Current Republican members of Congress talked about the immigration issue the same way. Rep. Louie Gohmert (R-Texas) told TWI that current laws made it impossible for hospitals to deny emergency care to illegal immigrants, and current interpretation of the 14th amendment, which granted citizenship to babies born in the United States, opened the door to coverage of illegal immigrants in any “government takeover” of health care.
“My solution,” said Gohmert, “is that once they have gotten the free treatment, if they are here illegally, then they will be deported. It is a matter of national security that we not allow anyone to bankrupt this country.”
Rep. John Culberson (R-Texas), who stopped by FAIR’s event to do radio interviews, disagreed with Gohmert’s idea. “I don’t think we should deport people,” said Culberson, “but we should follow the law and verify their citizenship status.”
Culberson brushed aside the suggestion that a new focus on immigration as a wedge in the health care debate would backfire on Republicans.
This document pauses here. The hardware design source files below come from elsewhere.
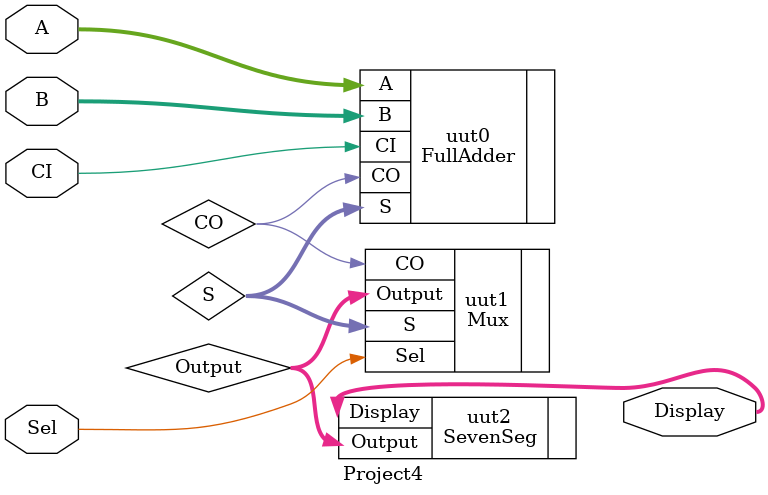
<source format=v>
`timescale 1ns / 1ps


module Project4(
    input [3:0] A,
    input [3:0] B,
    input CI,
    input Sel,
    output [6:0] Display
    );
    wire [3:0] S;
    wire CO;
    wire [3:0] Output;
    
    
    FullAdder uut0(.A(A),.B(B),.CI(CI),.S(S),.CO(CO));
    Mux uut1(.S(S),.CO(CO),.Sel(Sel),.Output(Output));
    SevenSeg uut2(.Output(Output), .Display(Display));
endmodule

</source>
But some activists who’d traveled to D.C. for 9/12 rallies and in-person lobbying felt that Republican worries about the politics of immigration would prevent them from doing anything about it at all.
“They think it’s a toxic issue,” said Julie Dunston, a Florida activist who also attended FAIR’s event in 2008. “When they hear you’re asking about immigration, they freeze up.”
“You look at them and you notice they’re not taking notes,” grumbled Sivert Wallstrom, a fellow activist from Florida. “You’ve got pregnant women who walk over the border, and 24 hours later they have babies who become American citizens.”
One candidate hoping to score an upset victory for immigration restriction didn’t think immigration would play any larger a role in the health care debate than it had played so far. “The health care bill will pass or fail before I get to the Senate,” said Chris Simcox , the co-founder of the Minutemen Civil Defense Force, who is challenging Sen. John McCain (R-Ariz.) in next year’s Arizona Republican primary. “The problems, the fraud, all of those are already present in Medicare and Medicaid, and that’s what I talk about.”
As the first full day of lobbying closed — there would be more tomorrow — activists made evening plans and decided whether or not to attend the “We The People Immigration Reform Awards,” held at the U.S. Postal Museum across the street. “The People’s VOICE” award would go to Glenn Beck.
“The ‘We the People Awards’ celebrates those whose efforts have demonstrated exceptional service to the immigration reform movement,” read FAIR’s listing for the honors. “We applaud their dedication and commitment through leadership and representation.”
Beck didn’t attend the dinner, appearing instead via a pre-recorded message in which he thanked the activists and joked that he had to get back to “scaring the crap out of Americans.” It was left to Rep. Steve King (R-Iowa) to praise Wilson.
“It looks like the Senate is going to fix the language in the health care bill,” said King, “to require proof of citizenship… amnesty in the health care bill has gone down because of who? Joe Wilson!”